**INSTRUCTIONS FOR THE TASK**
Could you copy the records below exactly, leaving out any pictures they include?

**DATA FOR REVIEW**
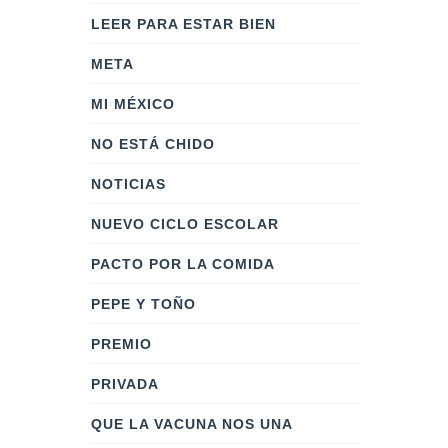
LEER PARA ESTAR BIEN
META
MI MÉXICO
NO ESTÁ CHIDO
NOTICIAS
NUEVO CICLO ESCOLAR
PACTO POR LA COMIDA
PEPE Y TOÑO
PREMIO
PRIVADA
QUE LA VACUNA NOS UNA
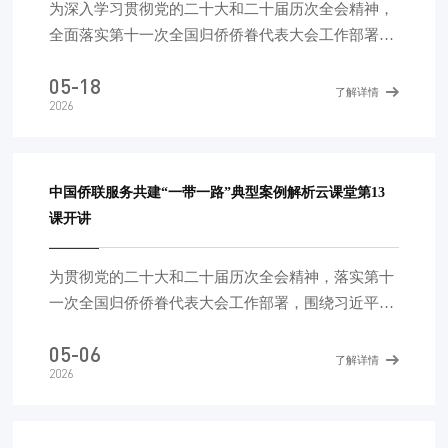
课
为深入学习贯彻党的二十大和二十届历次全会精神，
全面落实第十一次全国归侨侨眷代表大会工作部署，
围绕习近平总书记在第四次“一带一路”建设工作座谈
05-18
会上的讲话精神，开展中国公民、中资机构海外风险
了解详情
2026
应对法律宣传，切实为中国公民和企业在共建“一带
一路”国家的安全和发展保驾护航，2024年，中国侨
联启动了“中国侨联服务共建‘一带一路’——当地律师
说环境 话安全”法治宣讲活动。活动由中国侨联主
中国侨联服务共建“一带一路”典型案例解析云课堂第13
办，中国侨联法顾委、中国侨商会协办，中国中小企
课开讲
业国际合作协会、中国中小企业协会支持。活动还得
到全国工商
为贯彻党的二十大和二十届历次全会精神，落实第十
一次全国归侨侨眷代表大会工作部署，围绕习近平总
书记在第四次“一带一路”建设工作座谈会上的讲话精
05-06
神，进一步做好法律服务工作，帮助广大中资企业更
了解详情
2026
好应对“走出去”风险挑战，中国侨联于2025年3月隆
重推出了“服务共建‘一带一路’典型案例解析云课
堂”，以剖析典型案例的方式答疑释惑，助力中资企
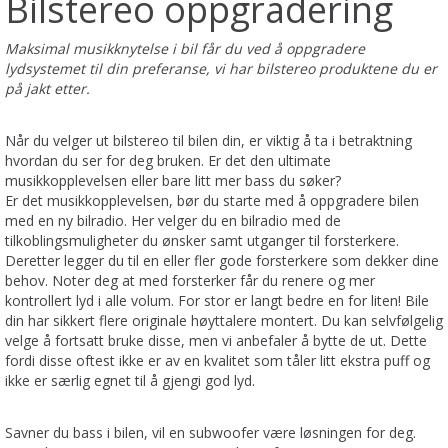
Bilstereo oppgradering
Maksimal musikknytelse i bil får du ved å oppgradere
lydsystemet til din preferanse, vi har bilstereo produktene du er
på jakt etter.
Når du velger ut bilstereo til bilen din, er viktig å ta i betraktning
hvordan du ser for deg bruken. Er det den ultimate
musikkopplevelsen eller bare litt mer bass du søker?
Er det musikkopplevelsen, bør du starte med å oppgradere bilen
med en ny bilradio. Her velger du en bilradio med de
tilkoblingsmuligheter du ønsker samt utganger til forsterkere.
Deretter legger du til en eller fler gode forsterkere som dekker dine
behov. Noter deg at med forsterker får du renere og mer
kontrollert lyd i alle volum. For stor er langt bedre en for liten! Bile
din har sikkert flere originale høyttalere montert. Du kan selvfølgelig
velge å fortsatt bruke disse, men vi anbefaler å bytte de ut. Dette
fordi disse oftest ikke er av en kvalitet som tåler litt ekstra puff og
ikke er særlig egnet til å gjengi god lyd.
Savner du bass i bilen, vil en subwoofer være løsningen for deg.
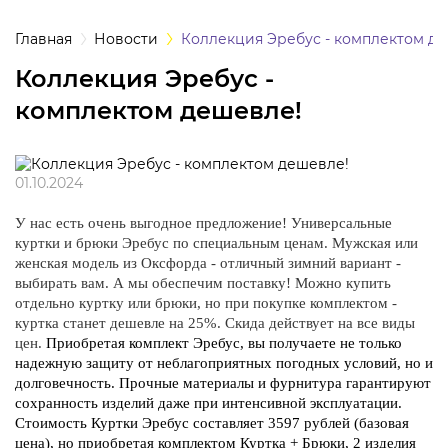
а
Главная
Новости
Коллекция Эребус - комплектом д
Коллекция Эребус -
одежда
комплектом дешевле!
одежда
01.10.2024
ная одежда
У нас есть очень выгодное предложение! Универсальные
куртки и брюки Эребус по специальным ценам. Мужская или
щитная одежда
женская модель из Оксфорда - отличный зимний вариант -
выбирать вам. А мы обеспечим поставку!
Можно купить
овая одежда
отдельно куртку или брюки, но
при покупке комплектом -
куртка станет дешевле на 25%. Скида действует на все виды
цен.
Приобретая комплект Эребус, вы получаете не только
ышенных
надежную защиту от неблагоприятных погодных условий, но и
тур
долговечность.
Прочные материалы и фурнитура гарантируют
сохранность изделий даже при интенсивной эксплуатации.
ссивных сред
Стоимость Куртки Эребус составляет 3597 рублей (базовая
цена), но приобретая комплектом Куртка + Брюки, 2 изделия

**OUTPUT OF THE EXERCISE**
LEER PARA ESTAR BIEN
META
MI MÉXICO
NO ESTÁ CHIDO
NOTICIAS
NUEVO CICLO ESCOLAR
PACTO POR LA COMIDA
PEPE Y TOÑO
PREMIO
PRIVADA
QUE LA VACUNA NOS UNA
课
为深入学习贯彻党的二十大和二十届历次全会精神，
全面落实第十一次全国归侨侨眷代表大会工作部署，
围绕习近平总书记在第四次“一带一路”建设工作座谈
05-18
会上的讲话精神，开展中国公民、中资机构海外风险
了解详情
2026
应对法律宣传，切实为中国公民和企业在共建“一带
一路”国家的安全和发展保驾护航，2024年，中国侨
联启动了“中国侨联服务共建‘一带一路’——当地律师
说环境 话安全”法治宣讲活动。活动由中国侨联主
中国侨联服务共建“一带一路”典型案例解析云课堂第13
办，中国侨联法顾委、中国侨商会协办，中国中小企
课开讲
业国际合作协会、中国中小企业协会支持。活动还得
到全国工商
为贯彻党的二十大和二十届历次全会精神，落实第十
一次全国归侨侨眷代表大会工作部署，围绕习近平总
书记在第四次“一带一路”建设工作座谈会上的讲话精
05-06
神，进一步做好法律服务工作，帮助广大中资企业更
了解详情
2026
好应对“走出去”风险挑战，中国侨联于2025年3月隆
重推出了“服务共建‘一带一路’典型案例解析云课
堂”，以剖析典型案例的方式答疑释惑，助力中资企
Bilstereo oppgradering
Maksimal musikknytelse i bil får du ved å oppgradere
lydsystemet til din preferanse, vi har bilstereo produktene du er
på jakt etter.
Når du velger ut bilstereo til bilen din, er viktig å ta i betraktning
hvordan du ser for deg bruken. Er det den ultimate
musikkopplevelsen eller bare litt mer bass du søker?
Er det musikkopplevelsen, bør du starte med å oppgradere bilen
med en ny bilradio. Her velger du en bilradio med de
tilkoblingsmuligheter du ønsker samt utganger til forsterkere.
Deretter legger du til en eller fler gode forsterkere som dekker dine
behov. Noter deg at med forsterker får du renere og mer
kontrollert lyd i alle volum. For stor er langt bedre en for liten! Bile
din har sikkert flere originale høyttalere montert. Du kan selvfølgelig
velge å fortsatt bruke disse, men vi anbefaler å bytte de ut. Dette
fordi disse oftest ikke er av en kvalitet som tåler litt ekstra puff og
ikke er særlig egnet til å gjengi god lyd.
Savner du bass i bilen, vil en subwoofer være løsningen for deg.
а
Главная
Новости
Коллекция Эребус - комплектом д
Коллекция Эребус -
одежда
комплектом дешевле!
одежда
01.10.2024
ная одежда
У нас есть очень выгодное предложение! Универсальные
куртки и брюки Эребус по специальным ценам. Мужская или
щитная одежда
женская модель из Оксфорда - отличный зимний вариант -
выбирать вам. А мы обеспечим поставку!
Можно купить
овая одежда
отдельно куртку или брюки, но
при покупке комплектом -
куртка станет дешевле на 25%. Скида действует на все виды
цен.
Приобретая комплект Эребус, вы получаете не только
ышенных
надежную защиту от неблагоприятных погодных условий, но и
тур
долговечность.
Прочные материалы и фурнитура гарантируют
сохранность изделий даже при интенсивной эксплуатации.
ссивных сред
Стоимость Куртки Эребус составляет 3597 рублей (базовая
цена), но приобретая комплектом Куртка + Брюки, 2 изделия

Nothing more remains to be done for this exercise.